▶ [Your objective]
Swap "handle" for "buffer ID" throughout the passage on OpenGL buffers, from "Next you make" up to and including "glDrawElements (pass GL_ELEMENT_ARRAY_BUFFER).", and give that part again with the change made.
[Excerpted passage Boundary: Start]
First you define a handle variable. Buffers are indexed, so we need handles.

GLuint handle;
glGenBuffers(1,&handle);

This code generates just one handle. That’s what the number ’1′ is saying. We’re passing by reference so if we wanted, we could have allocated several handles within the same memory chunk. I’m not really sure why you’d ever want to do that but… (hey, I didn’t say it wasn’t marginally more efficient, right?)

Next you make the handle ‘current’, or in other words, ‘bind the buffer’. We tell gl that instead of addressing memory using pointers, we will address the buffer referred to by the handle, or, if loading data into the buffer, a buffer will be created for us and referred to by the handle.

glBindBuffer(GL_ARRAY_BUFFER,handle);

There are two ‘channels’ for addressing, one (GL_ARRAY_BUFFER) relates to functions like glColorPointer, glVertexPointer, glNormalPointer. The other refers mainly to glDrawElements (pass GL_ELEMENT_ARRAY_BUFFER).
In this case I’m planning on loading coordinates in the buffer, so I use GL_ARRAY_BUFFER. To load vertex indices (as used by glDrawElements), use GL_ELEMENT_ARRAY_BUFFER.

Next we pass a pointer to the memory block containing our data:

// data is pointing at our vertex coordinates. Something like float* data = malloc(…)
// dataSize is 3 times the number of vertices, multiplied by your format size, e.g sizeof(GL_FLOAT).
glBufferData( GL_ARRAY_BUFFER, dataSize, data, GL_STATIC_DRAW)

GL_STATIC_DRAW is telling gl that we will never change the data pointed at, so it’s safe to copy the data somewhere else (it’s a hint. Check the doc for less useful hints, because if you assert that the data is dynamic, it will be much harder for gl to optimize and your buffer may be a little cosmetic).

Now that we’ve loaded our data into the buffer referred by ‘handle’, it may be a good idea to reset the buffer binding, otherwise we may crash later on (see caveats, below).

glBindBuffer(GL_ARRAY_BUFFER,0);

Rendering from buffers

It is easy to convert gl drawing code using memory pointers to code using buffers. All we need to do is bind the buffer we want to use, then replace whatever pointer we used to use by zero (1).

glBindBuffer(GL_ARRAY_BUFFER,handle);
glVertexPointer(3,GL_FLOAT,0,0 /*replaced the pointer reference by zero*/ );

So we first have to bind the buffer once again, then we call glVertexPointer as we used to, but instead of passing our memory pointer, we pass zero to indicate that we want to read from the first entry in the buffer.
[Excerpted passage Boundary: End]
[Extracted information Boundary: Start]
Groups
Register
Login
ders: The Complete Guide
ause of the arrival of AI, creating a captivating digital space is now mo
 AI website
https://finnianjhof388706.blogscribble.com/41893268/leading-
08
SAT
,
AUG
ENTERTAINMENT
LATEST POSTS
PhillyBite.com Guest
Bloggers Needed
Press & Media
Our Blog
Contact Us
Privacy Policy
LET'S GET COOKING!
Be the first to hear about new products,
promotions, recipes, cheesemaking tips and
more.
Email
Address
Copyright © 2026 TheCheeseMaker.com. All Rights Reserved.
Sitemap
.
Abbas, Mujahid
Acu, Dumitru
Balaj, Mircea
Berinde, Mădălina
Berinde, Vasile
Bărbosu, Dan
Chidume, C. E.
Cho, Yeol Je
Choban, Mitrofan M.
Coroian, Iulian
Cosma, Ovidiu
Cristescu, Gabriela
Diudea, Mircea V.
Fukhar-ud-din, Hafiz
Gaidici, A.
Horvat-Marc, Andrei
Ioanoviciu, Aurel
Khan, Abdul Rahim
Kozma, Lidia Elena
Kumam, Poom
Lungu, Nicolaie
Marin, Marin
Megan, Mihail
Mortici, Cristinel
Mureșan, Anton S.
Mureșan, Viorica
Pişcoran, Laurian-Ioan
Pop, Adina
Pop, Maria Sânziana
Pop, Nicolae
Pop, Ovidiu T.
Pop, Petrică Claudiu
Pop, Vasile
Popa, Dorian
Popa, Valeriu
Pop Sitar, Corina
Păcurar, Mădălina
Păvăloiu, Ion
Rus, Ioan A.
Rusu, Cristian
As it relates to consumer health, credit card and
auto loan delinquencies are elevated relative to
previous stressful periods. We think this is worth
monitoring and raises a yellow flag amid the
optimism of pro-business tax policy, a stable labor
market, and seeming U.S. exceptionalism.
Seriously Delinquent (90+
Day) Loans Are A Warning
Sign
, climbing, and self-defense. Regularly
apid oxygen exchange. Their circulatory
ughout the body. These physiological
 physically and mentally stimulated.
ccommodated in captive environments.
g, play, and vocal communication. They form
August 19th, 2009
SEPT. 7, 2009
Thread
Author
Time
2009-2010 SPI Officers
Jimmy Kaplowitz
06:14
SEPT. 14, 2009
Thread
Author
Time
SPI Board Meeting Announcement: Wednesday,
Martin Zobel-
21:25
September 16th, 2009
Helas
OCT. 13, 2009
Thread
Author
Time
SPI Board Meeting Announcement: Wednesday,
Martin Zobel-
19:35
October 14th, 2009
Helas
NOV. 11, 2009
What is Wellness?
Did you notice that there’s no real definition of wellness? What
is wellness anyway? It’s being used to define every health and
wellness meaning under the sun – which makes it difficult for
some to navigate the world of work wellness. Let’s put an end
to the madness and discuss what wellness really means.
[Extracted information Boundary: End]
▶ [Output of the exercise]
Next you make the buffer ID ‘current’, or in other words, ‘bind the buffer’. We tell gl that instead of addressing memory using pointers, we will address the buffer referred to by the buffer ID, or, if loading data into the buffer, a buffer will be created for us and referred to by the buffer ID.

glBindBuffer(GL_ARRAY_BUFFER,buffer ID);

There are two ‘channels’ for addressing, one (GL_ARRAY_BUFFER) relates to functions like glColorPointer, glVertexPointer, glNormalPointer. The other refers mainly to glDrawElements (pass GL_ELEMENT_ARRAY_BUFFER).